For replicated pools (size=3), reads go only to the primary OSD. For erasure-coded pools, reads may involve reconstructing data from multiple OSD shards if some are unavailable.
BlueStore (Default OSD Backend)¶
| Component | Role |
|---|---|
| BlockDevice | Raw block device (HDD/SSD/NVMe) — no filesystem |
| RocksDB | Object metadata store |
| WAL | Write-ahead log (best on fast NVMe) |
| DB | RocksDB data (best on SSD) |
| Data | Object data (can be HDD) |
Data Protection¶
| Method | Overhead | Speed | Use Case |
|---|---|---|---|
| Replication (3×) | 200% | Fast writes | Hot data, databases |
| Erasure Coding (4+2) | 50% | Slower writes, fast reads | Cold data, archives |
| FastEC (Tentacle) | 50% | Improved small I/O | General purpose |
Sources¶
Benchmarks¶
Scope
Performance characteristics, scaling limits, and resource consumption for Ceph.
RADOS Bench Results¶
| Operation | 3 OSD (HDD) | 3 OSD (SSD) | 12 OSD (NVMe) |
|---|---|---|---|
| Seq Write | 300-500 MB/s | 1-2 GB/s | 5-10 GB/s |
| Seq Read | 400-600 MB/s | 1.5-3 GB/s | 8-15 GB/s |
| Random 4K Write | 500-1,000 IOPS | 10k-30k IOPS | 100k+ IOPS |
| Random 4K Read | 1,000-2,000 IOPS | 20k-50k IOPS | 200k+ IOPS |
RBD (Block) Performance¶
| Block Size | Throughput | IOPS | Latency (P99) |
|---|---|---|---|
| 4K random | N/A | 10k-50k | 1-5ms |
| 64K sequential | 500MB-2GB/s | N/A | 2-10ms |
| 1M sequential | 1-5 GB/s | N/A | 5-20ms |
Scaling Limits¶
| Dimension | Limit | Notes |
|---|---|---|
| OSDs per cluster | 10,000+ | Tested by CERN |
| Total capacity | Exabytes | Linear scaling |
| Default pg_num per pool | 64 | Tune per pool based on OSD count |
| PGs per OSD | 100-200 (recommended) | Performance degrades beyond 300 |
| Objects per PG | Millions | No hard limit |
Sourcing Status¶
Unsourced Performance Data
The performance numbers in this document are estimated from vendor documentation, community benchmarks, and engineering judgment.

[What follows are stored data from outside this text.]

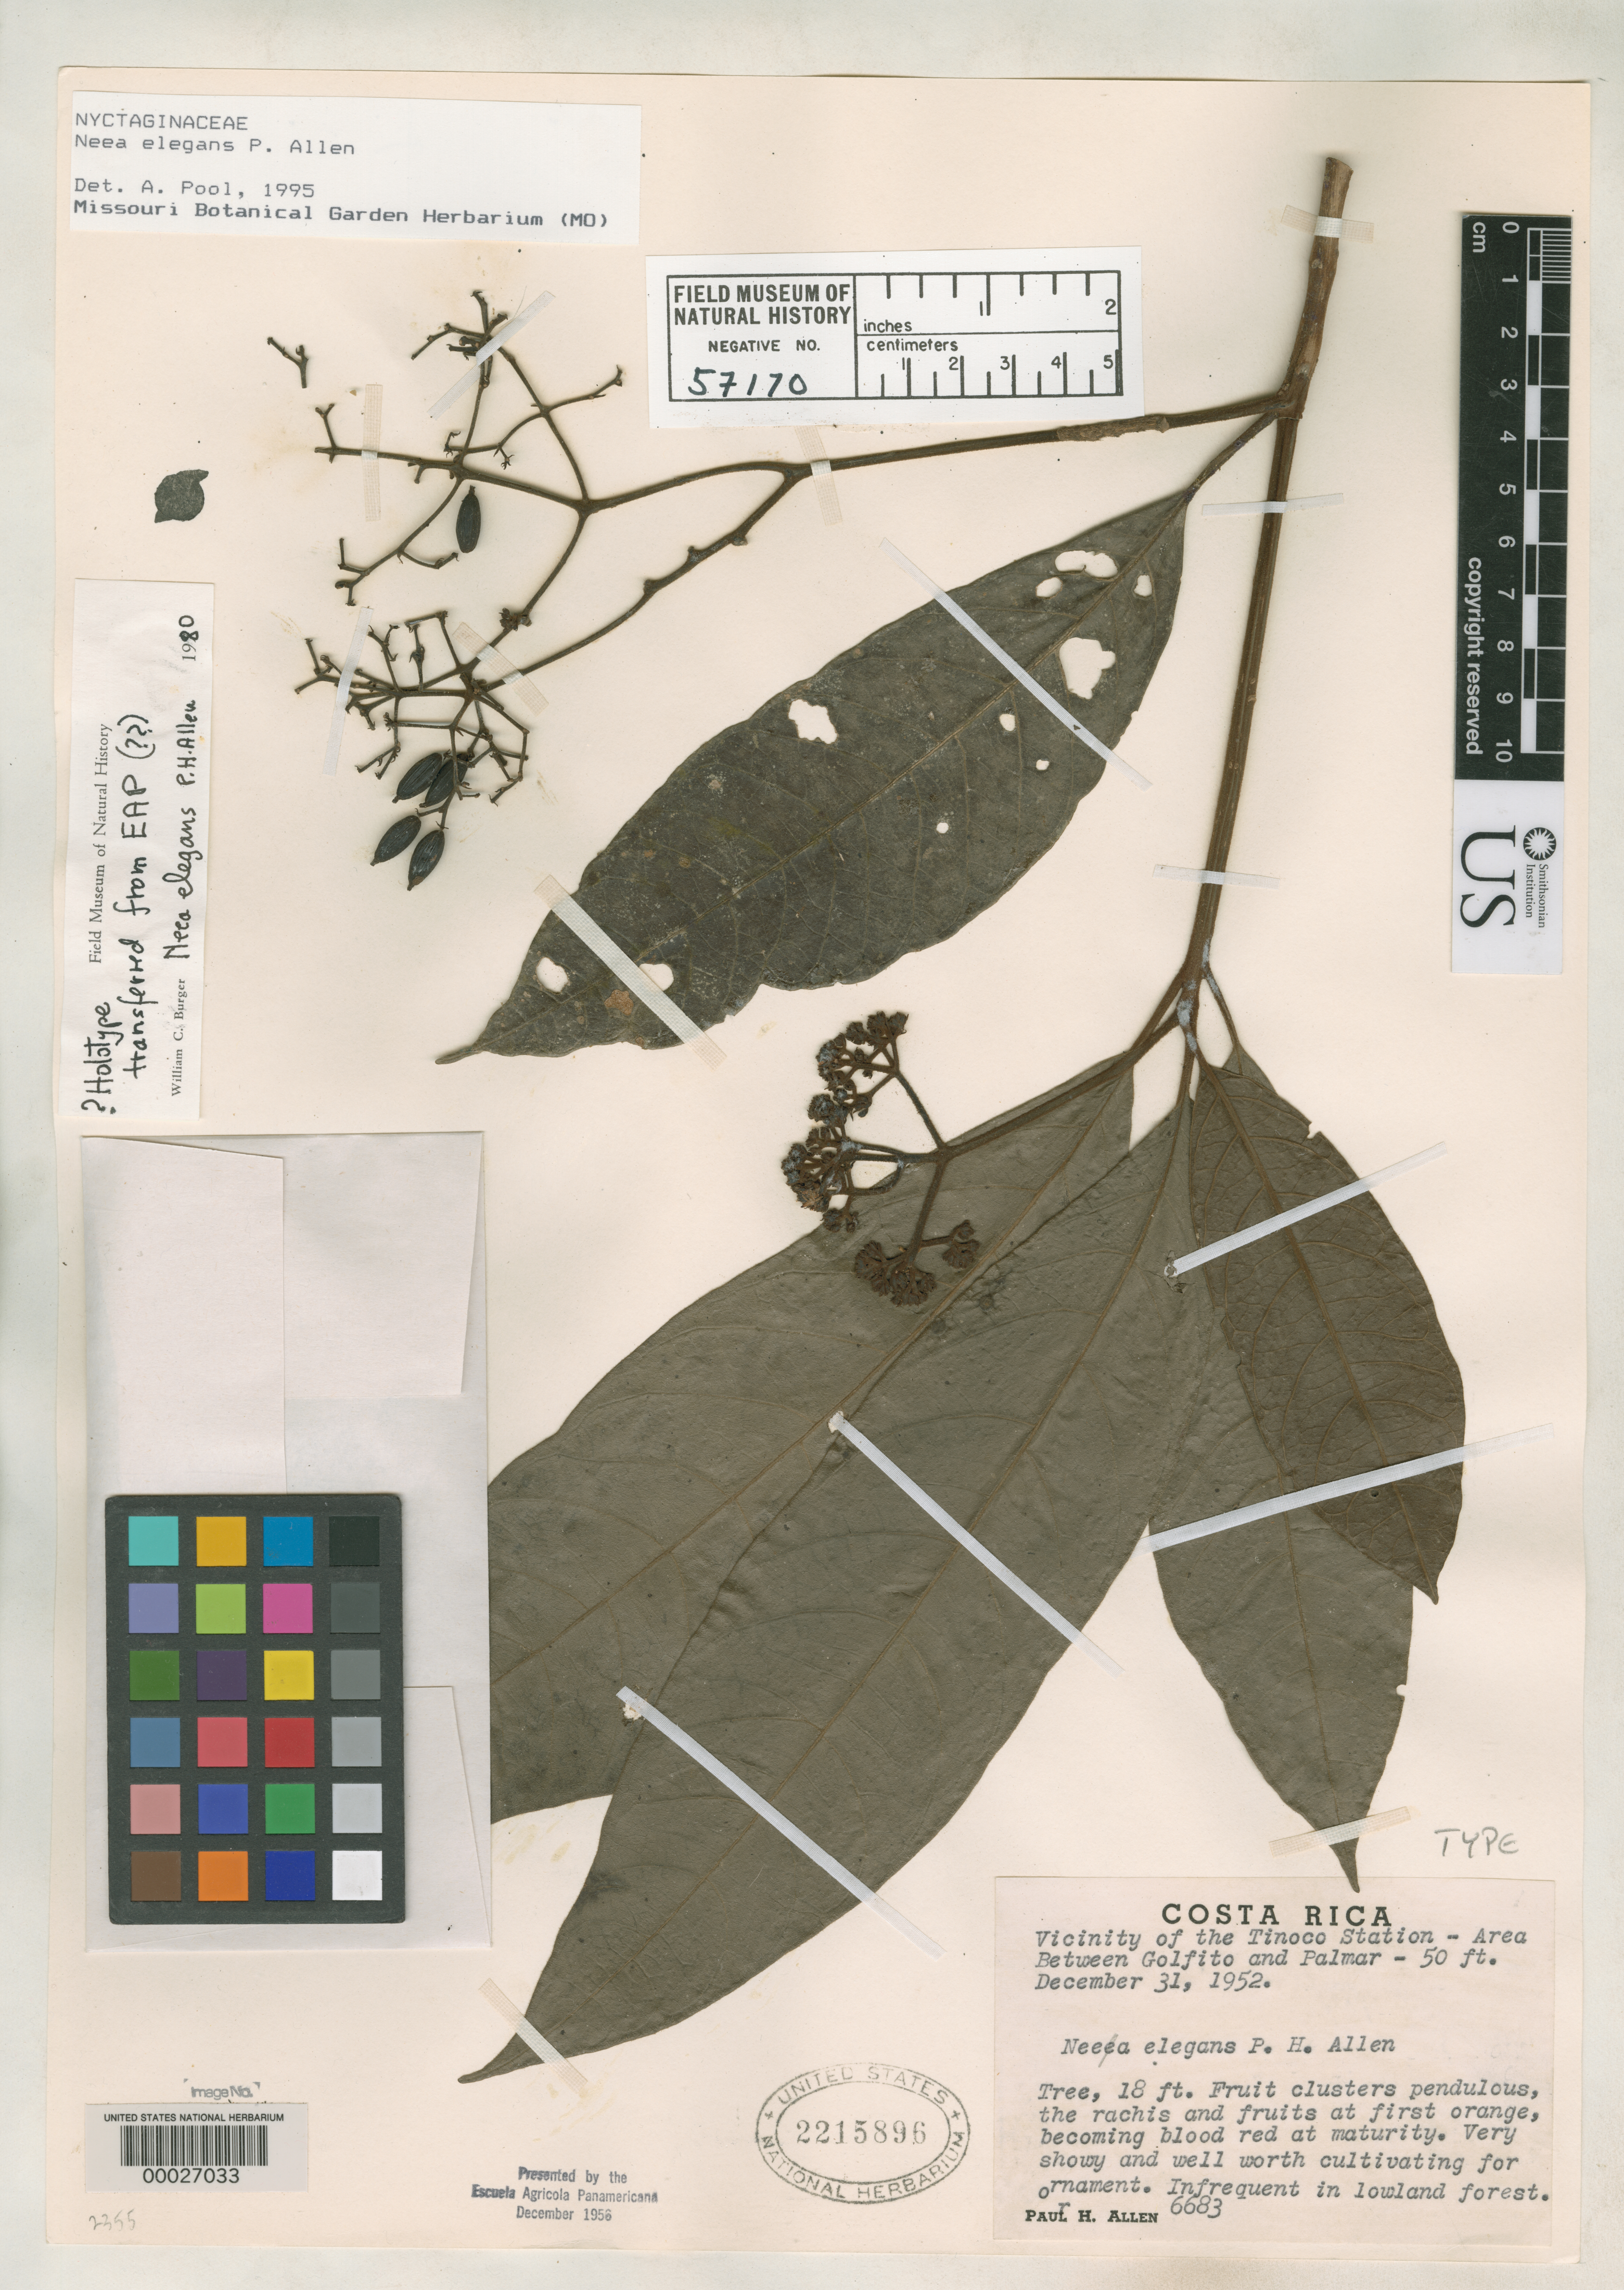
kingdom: Plantae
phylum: Tracheophyta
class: Magnoliopsida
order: Caryophyllales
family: Nyctaginaceae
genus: Neea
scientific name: Neea elegans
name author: P.H. Allen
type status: Possible Holotype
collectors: P. H. Allen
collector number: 6683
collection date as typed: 31 Dec 1952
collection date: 1952-12-31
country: Costa Rica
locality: Vicinity of Tinoco Station - area between Golfito & Palmar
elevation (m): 15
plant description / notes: Holotype? "Presented by the Escuela Agricola Panamericana December 1956." Holotypes were transferred from EAP to US (see Dorr et al. 2009, Taxon 58: 993-1001) but in that reference this sheet is cited without explanation as an isotype, with holotype remaining at EAP.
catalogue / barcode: US 2215896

They do not represent controlled benchmarks with documented test conditions. Specific hardware configurations, software versions, and test methodologies were not recorded.
Use these figures as rough guidance only. For production capacity planning, run your own benchmarks against your specific workload and infrastructure.